Wheat futures are mostly 13 to 14 cents higher.
- SRW wheat futures are facing pressure amid extended profit-taking from last week’s high.
- The winter wheat crop improved slightly, with USDA rating the crop 31% good to excellent as of May 4, up one point from last week, but 20 points behind last year at this time. The portion of the crop rated poor to very poor increased two percentage points to 37%. Click here to read about potential abandonment amid subpar conditions.
- Egypt, a key wheat importer, has intentions to achieve self-sufficiency in wheat for its heavily subsidized bread in 2028, according to Agriculture Minister Alaa Farouk.
- July SRW futures are testing support at the 10-day moving average, though additional support lies at the 20- and 40-day moving averages, layered at $6.15 and $6.12 3/4. Resistance stems from last week’s high of $6.71 1/2.
Live cattle are higher while feeders are posting heavier gains at midsession.
- Cattle futures are rebounding after Monday’s corrective selloff, with technical support and supply fundamentals limiting earnest selling.
- Cash cattle trade averaged $255.02 last week, up $8.84 from the previous week.
- Boxed beef values firmed on Monday, with Choice up $2.45 to $391.56 while Select rose $3.55 to $390.60. Movement totaled 104 loads.
- June cattle futures continue to be limited by last week’s high of $256.625, while support lies at the 10- and 20-day moving averages, layered at $250.07 and $248.93.
Hog futures are slightly firmer at midmorning.
- June lean hogs are weaker for the fourth straight session and have carved a fresh for-the-move low amid weak cash and wholesale fundamentals.
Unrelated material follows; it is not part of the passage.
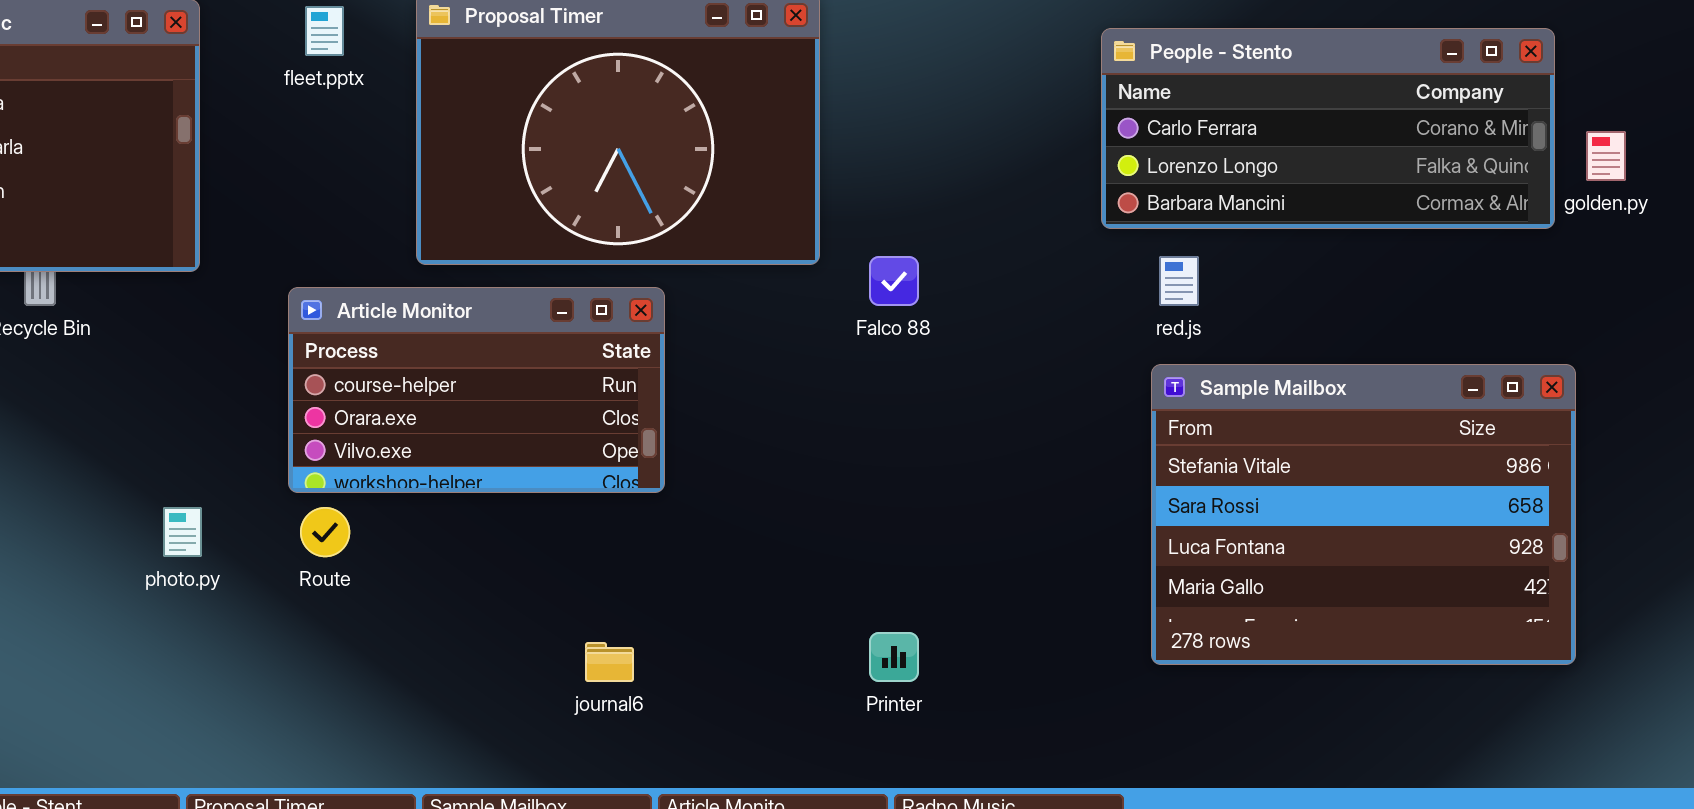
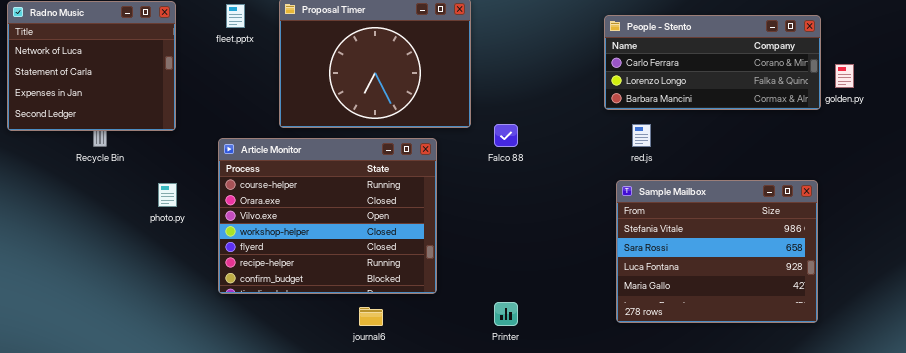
Article Monitor: [288,287,665,493] -> [218,138,437,294], resized
Sample Mailbox: [1151,364,1576,665] -> [616,180,818,323], moved
photo.py: [163,507,202,557] -> [158,183,177,207], moved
- The CME lean hog index is down 27 cents to $91.03 as of May 1.
- The pork cutout value fell 23 cents to $97.36 on Monday. Movement totaled 296.9 loads.
- June lean hogs have marked a fresh near-term low of $99.60, which will now serve as initial support, though additional support lies at $99.97. Initial resistance stands at $100.46, which is backed by the 10-, 20- and 200-day moving averages.